Racial disparity exacerbates crisis

While most Boston households don’t have the $217,000 income recommended to buy a median-priced home, the city’s racial wealth gap exacerbates the affordability crisis for certain families. Black and Latino families have an even tougher shot at owning an average-priced home in or around Boston. Less than one-quarter of white and Asian households earn an income of over $200,000, according to Census data, and only 8 percent of Black and Latino households do.

Fewer options for Black and Latino buyers

Black and Latino Bostonians on average do not earn enough income to afford an average-priced home in any Census tract in the city. When looking at the entire state, the average Black or Latino household in Boston can afford to buy homes in just 4 percent of Massachusetts Census tracts, including cities such as Springfield and Worcester. Compare that to white and Asian households, which can afford median-priced homes in 22 to 24 percent of Census tracts throughout the state.
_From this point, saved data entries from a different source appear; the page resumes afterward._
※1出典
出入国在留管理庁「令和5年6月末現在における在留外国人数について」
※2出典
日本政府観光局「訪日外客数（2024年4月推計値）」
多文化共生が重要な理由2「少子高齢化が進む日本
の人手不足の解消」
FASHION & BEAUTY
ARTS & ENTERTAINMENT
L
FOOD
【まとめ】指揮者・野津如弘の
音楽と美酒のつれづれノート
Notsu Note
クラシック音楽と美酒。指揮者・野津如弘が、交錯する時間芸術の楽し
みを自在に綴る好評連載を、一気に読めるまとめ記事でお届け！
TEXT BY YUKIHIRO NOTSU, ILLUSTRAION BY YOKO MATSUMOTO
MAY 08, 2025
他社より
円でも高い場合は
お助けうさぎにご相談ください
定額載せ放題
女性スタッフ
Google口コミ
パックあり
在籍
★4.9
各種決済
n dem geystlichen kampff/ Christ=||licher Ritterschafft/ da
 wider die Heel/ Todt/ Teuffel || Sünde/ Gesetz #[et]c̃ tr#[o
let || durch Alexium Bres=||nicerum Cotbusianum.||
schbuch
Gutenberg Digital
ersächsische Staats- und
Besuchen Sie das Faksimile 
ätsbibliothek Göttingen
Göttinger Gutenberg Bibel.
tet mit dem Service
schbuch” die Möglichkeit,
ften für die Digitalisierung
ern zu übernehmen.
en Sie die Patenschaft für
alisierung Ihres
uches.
Those same households fare only slightly better than Black and Latino families around Boston.

How we reported this story

To report this story, the Globe applied the formula by the Joint Center for Housing Studies at Harvard University, which bases affordability on a 31-percent debt-to-income ratio, meaning housing debt should not be more than 31 percent of buyers’ total income. The housing debt was calculated assuming a 3.5-percent downpayment on a 30-year fixed rate loan with 6.75-percent interest rate. As well as a 0.55-percent mortgage insurance, 0.35-percent property insurance, and a property tax rate of 1.15 percent.